Math Geek Humor

In his analysis of his hockey stick temperature reconstruction, Michel Mann claimed that his results were robust to changes in certain weighting factors.  Humorously, Steven McIntyre demonstrates that it is robust because when you do the math, the weighting factors actually cancel out of  all the equations.  In effect, Mann was saying that y =3x/x  gives the answer "3" robustly for all values of x (well, except zero).  True, but scientifically meaningless.  But worrisome when a scientist has to run numerous simulations to discover the fact.  I presume he thought his weighting factors were actually doing something in his model.

Reason #4163 to be really, really confident in those climate models these guys are building.

3 Comments

  1. Larry Sheldon:

    I wonder if Mann is a closet Objectevist. A = A

  2. Bob Hawkins:

    I've known people to get papers rejected because of stuff like this. You might not even be able to publish a solid state paper like this. I always thought that solid state had the lowest standards. It's disturbing to think there could be a worse field.

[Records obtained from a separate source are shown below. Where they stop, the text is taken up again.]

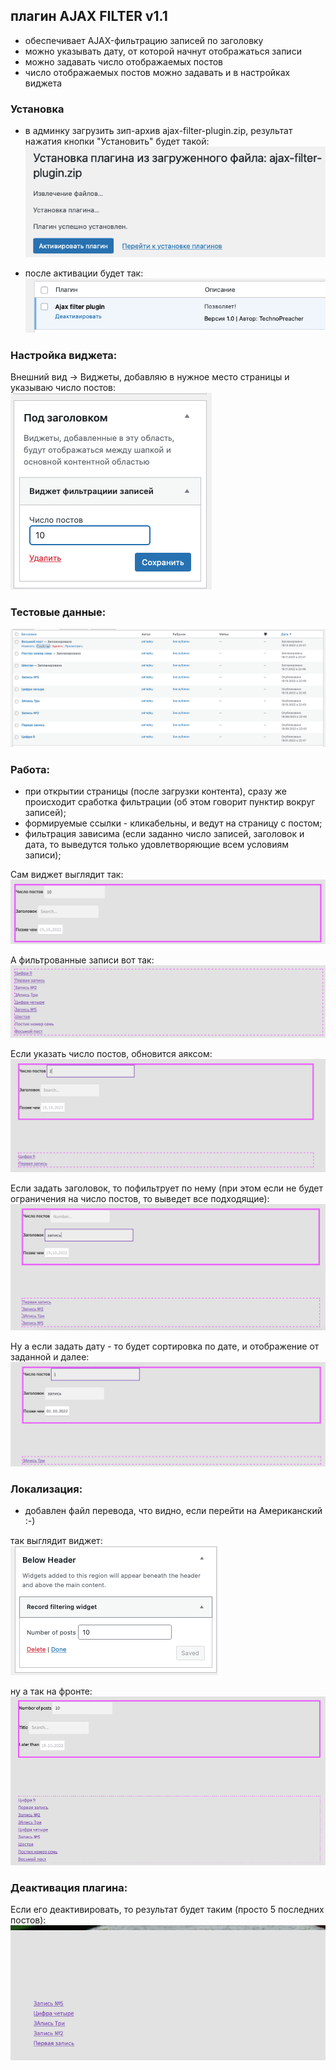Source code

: ## **плагин AJAX FILTER v1.1**

- обеспечивает AJAX-фильтрацию записей по заголовку
- можно указывать дату, от которой начнут отображаться записи
- можно задавать число отображаемых постов
- число отображаемых постов можно задавать и в настройках виджета



### Установка


- в админку загрузить зип-архив ajax-filter-plugin.zip,  результат нажатия кнопки "Установить" будет такой:  
![img.png](img/img.png)

- после активации будет так:  
![img_1.png](img/img_1.png)

### Настройка виджета:  
Внешний вид -> Виджеты, добавляю в нужное место страницы и указываю число постов:  
![img_2.png](img/img_2.png)

### Тестовые данные:
![img_3.png](img/img_3.png)

### Работа:
- при открытии страницы (после загрузки контента), сразу же происходит сработка фильтрации 
(об этом говорит пунктир вокруг записей);
- формируемые ссылки - кликабельны, и ведут на страницу с постом;
- фильтрация зависима (если заданно число записей, заголовок и дата, то выведутся только 
удовлетворяющие всем условиям записи);

Сам виджет выглядит так:  
![img_5.png](img/img_5.png)

А фильтрованные записи вот так:  
![img_6.png](img/img_6.png)

Если указать число постов, обновится аяксом:
![img_7.png](img/img_7.png)  

Если задать заголовок, то пофильтрует по нему (при этом если не будет ограничения на число постов,
то выведет все подходящие):  
![img_8.png](img/img_8.png)

Ну а если задать дату - то будет сортировка по дате, и отображение от заданной и далее:
![img_9.png](img/img_9.png)


### Локализация:

- добавлен файл перевода, что видно, если перейти на Американский :-) 

так выглядит виджет:  
![img_10.png](img/img_10.png)

ну а так на фронте:  
![img_11.png](img/img_11.png)






### Деактивация плагина:



Если его деактивировать, то результат будет таким (просто 5 последних постов):
![img12.png](img/img12.png)



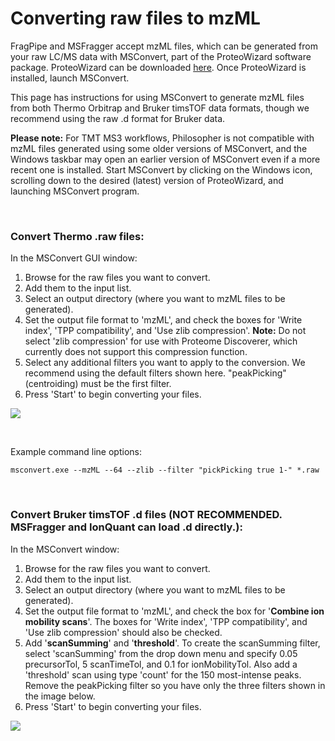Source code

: # Converting raw files to mzML

FragPipe and MSFragger accept mzML files, which can be generated from your raw LC/MS data with MSConvert, part of the ProteoWizard software package. ProteoWizard can be downloaded [here](http://www.proteowizard.org/download.html). Once ProteoWizard is installed, launch MSConvert.

This page has instructions for using MSConvert to generate mzML files from both Thermo Orbitrap and Bruker timsTOF data formats, though we recommend using the raw .d format for Bruker data.

**Please note:** For TMT MS3 workflows, Philosopher is not compatible with mzML files generated using some older versions of MSConvert, and the Windows taskbar may open an earlier version of MSConvert even if a more recent one is installed. Start MSConvert by clicking on the Windows icon, scrolling down to the desired (latest) version of ProteoWizard, and launching  MSConvert program.

<br>

### Convert Thermo .raw files:
In the MSConvert GUI window:
1. Browse for the raw files you want to convert.
2. Add them to the input list.
3. Select an output directory (where you want to mzML files to be generated).
4. Set the output file format to 'mzML', and check the boxes for 'Write index', 'TPP compatibility', and 'Use zlib compression'. **Note:** Do not select 'zlib compression' for use with Proteome Discoverer, which currently does not support this compression function.
5. Select any additional filters you want to apply to the conversion. We recommend using the default filters shown here. "peakPicking" (centroiding) must be the first filter.
6. Press 'Start' to begin converting your files.

![](https://raw.githubusercontent.com/Nesvilab/FragPipe/gh-pages/images/msconvert.png)

<br>

Example command line options:

`msconvert.exe --mzML --64 --zlib --filter "pickPicking true 1-" *.raw`

<br>

### Convert Bruker timsTOF .d files (NOT RECOMMENDED. MSFragger and IonQuant can load .d directly.):
In the MSConvert window:
1. Browse for the raw files you want to convert.
2. Add them to the input list.
3. Select an output directory (where you want to mzML files to be generated).
4. Set the output file format to 'mzML', and check the box for '**Combine ion mobility scans**'. The boxes for 'Write index', 'TPP compatibility', and 'Use zlib compression' should also be checked.
5. Add '**scanSumming**' and '**threshold**'. To create the scanSumming filter, select 'scanSumming' from the drop down menu and specify 0.05 precursorTol, 5 scanTimeTol, and 0.1 for ionMobilityTol. Also add a 'threshold' scan using type 'count' for the 150 most-intense peaks. Remove the peakPicking filter so you have only the three filters shown in the image below.
6. Press 'Start' to begin converting your files.

![](https://raw.githubusercontent.com/Nesvilab/FragPipe/gh-pages/images/10.jpg)
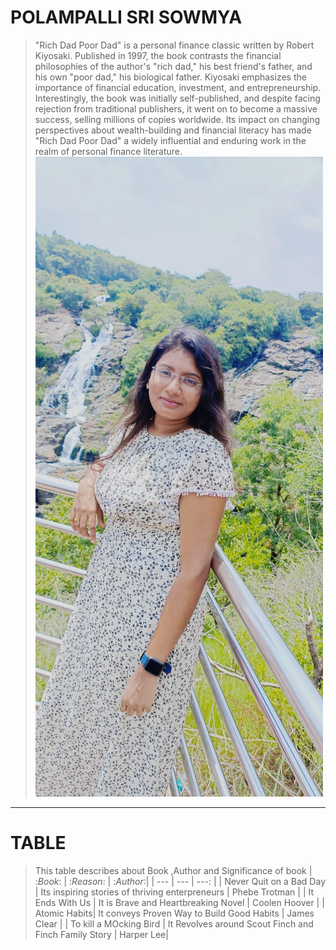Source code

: # POLAMPALLI SRI SOWMYA
>"Rich Dad Poor Dad" is a personal finance classic written by Robert Kiyosaki. Published in 1997, the book contrasts the financial philosophies of the author's "rich dad," his best friend's father, and his own "poor dad," his biological father. Kiyosaki emphasizes the importance of financial education, investment, and entrepreneurship. Interestingly, the book was initially self-published, and despite facing rejection from traditional publishers, it went on to become a massive success, selling millions of copies worldwide. Its impact on changing perspectives about wealth-building and financial literacy has made "Rich Dad Poor Dad" a widely influential and enduring work in the realm of personal finance literature.
![Sowmya](IMAGE.jpeg)

***

# TABLE
>This table describes about Book ,Author and Significance of book
| :*Book*: | :*Reason*: | :*Author*:|
| --- | --- | ---: |
| Never Quit on a Bad Day | Its inspiring stories of thriving enterpreneurs | Phebe Trotman |
| It Ends With Us | It is Brave and Heartbreaking Novel | Coolen Hoover |
| Atomic Habits| It conveys Proven Way to Build Good Habits | James Clear |
| To kill a MOcking Bird | It Revolves around Scout Finch and Finch Family Story | Harper Lee|
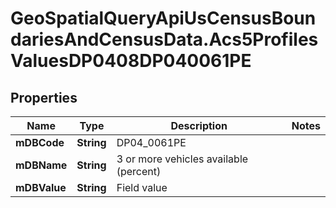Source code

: # GeoSpatialQueryApiUsCensusBoundariesAndCensusData.Acs5ProfilesValuesDP0408DP040061PE

## Properties

Name | Type | Description | Notes
------------ | ------------- | ------------- | -------------
**mDBCode** | **String** | DP04_0061PE | 
**mDBName** | **String** | 3 or more vehicles available (percent) | 
**mDBValue** | **String** | Field value | 


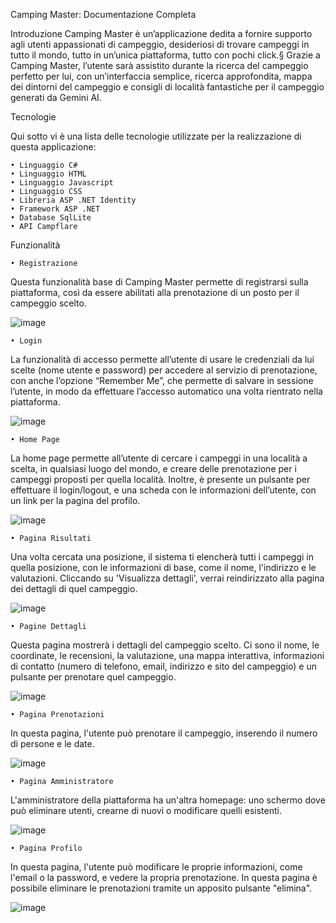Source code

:Camping Master: Documentazione Completa

Introduzione
­Camping Master è un’applicazione dedita a fornire supporto agli utenti appassionati di campeggio, desideriosi di trovare campeggi in tutto il mondo, tutto in un’unica piattaforma, tutto con pochi click.§
Grazie a Camping Master, l’utente sarà assistito durante la ricerca del campeggio perfetto per lui, con un’interfaccia semplice, ricerca approfondita, mappa dei dintorni del campeggio e consigli di località fantastiche per il campeggio generati da Gemini AI.

Tecnologie

Qui sotto vi è una lista delle tecnologie utilizzate per la realizzazione di questa applicazione:

    • Linguaggio C#
    • Linguaggio HTML
    • Linguaggio Javascript
    • Linguaggio CSS
    • Libreria ASP .NET Identity
    • Framework ASP .NET
    • Database SqlLite
    • API Campflare

Funzionalità

    • Registrazione
Questa funzionalità base di Camping Master permette di registrarsi sulla piattaforma, così da essere abilitati alla prenotazione di un posto per il campeggio scelto.

![image](https://github.com/user-attachments/assets/48cba07f-e5a5-4333-a222-6dd018d3d52e)



    • Login
La funzionalità di accesso permette all’utente di usare le credenziali da lui scelte (nome utente e password) per accedere al servizio di prenotazione, con anche l’opzione “Remember Me”, che permette di salvare in sessione l’utente, in modo da effettuare l’accesso automatico una volta rientrato nella piattaforma.

![image](https://github.com/user-attachments/assets/f865ca06-2b01-47c7-80f0-8f0d63804391)


    • Home Page
La home page permette all’utente di cercare i campeggi in una località a scelta, in qualsiasi luogo del mondo, e creare delle prenotazione per i campeggi proposti per quella località.
Inoltre, è presente un pulsante per effettuare il login/logout, e una scheda con le informazioni dell’utente, con un link per la pagina del profilo.

![image](https://github.com/user-attachments/assets/ff13aabe-2740-41e4-b5d1-b5a0af363d34)


    • Pagina Risultati

Una volta cercata una posizione, il sistema ti elencherà tutti i campeggi in quella posizione, con le informazioni di base, come il nome, l'indirizzo e le valutazioni. Cliccando su 'Visualizza dettagli', verrai reindirizzato alla pagina dei dettagli di quel campeggio.

![image](https://github.com/user-attachments/assets/e5d32a59-0346-4975-9859-450a50f423c4)


    • Pagine Dettagli

Questa pagina mostrerà i dettagli del campeggio scelto. Ci sono il nome, le coordinate, le recensioni, la valutazione, una mappa interattiva, informazioni di contatto (numero di telefono, email, indirizzo e sito del campeggio) e un pulsante per prenotare quel campeggio.

![image](https://github.com/user-attachments/assets/dc4fd072-c63f-4cbd-9122-d75af598c355)



    • Pagina Prenotazioni

In questa pagina, l'utente può prenotare il campeggio, inserendo il numero di persone e le date.

![image](https://github.com/user-attachments/assets/d8ce433f-529f-4518-b22b-ea031ec54eec)



    • Pagina Amministratore

L'amministratore della piattaforma ha un'altra homepage: uno schermo dove può eliminare utenti, crearne di nuovi o modificare quelli esistenti.

![image](https://github.com/user-attachments/assets/829626d9-133a-4037-afa2-a56c6a1a984a)



    • Pagina Profilo

In questa pagina, l'utente può modificare le proprie informazioni, come l'email o la password, e vedere la propria prenotazione. In questa pagina è possibile eliminare le prenotazioni tramite un apposito pulsante 
"elimina".

![image](https://github.com/user-attachments/assets/3feb6b4e-6cd6-4af2-85fb-a65d9888103a)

    Could climate science have the lowest standards in science? Does anyone know anything about, say, pig digestion studies?

  3. Geoff Sherrington:

    Yes to pig digestion. I read that pigs gain weight most when fed unlimited meals. But for a farmer, to balance the cost of food with optimum weight gain, the best feed rate was max possible to the power 0.8. Take that to your next trivia night.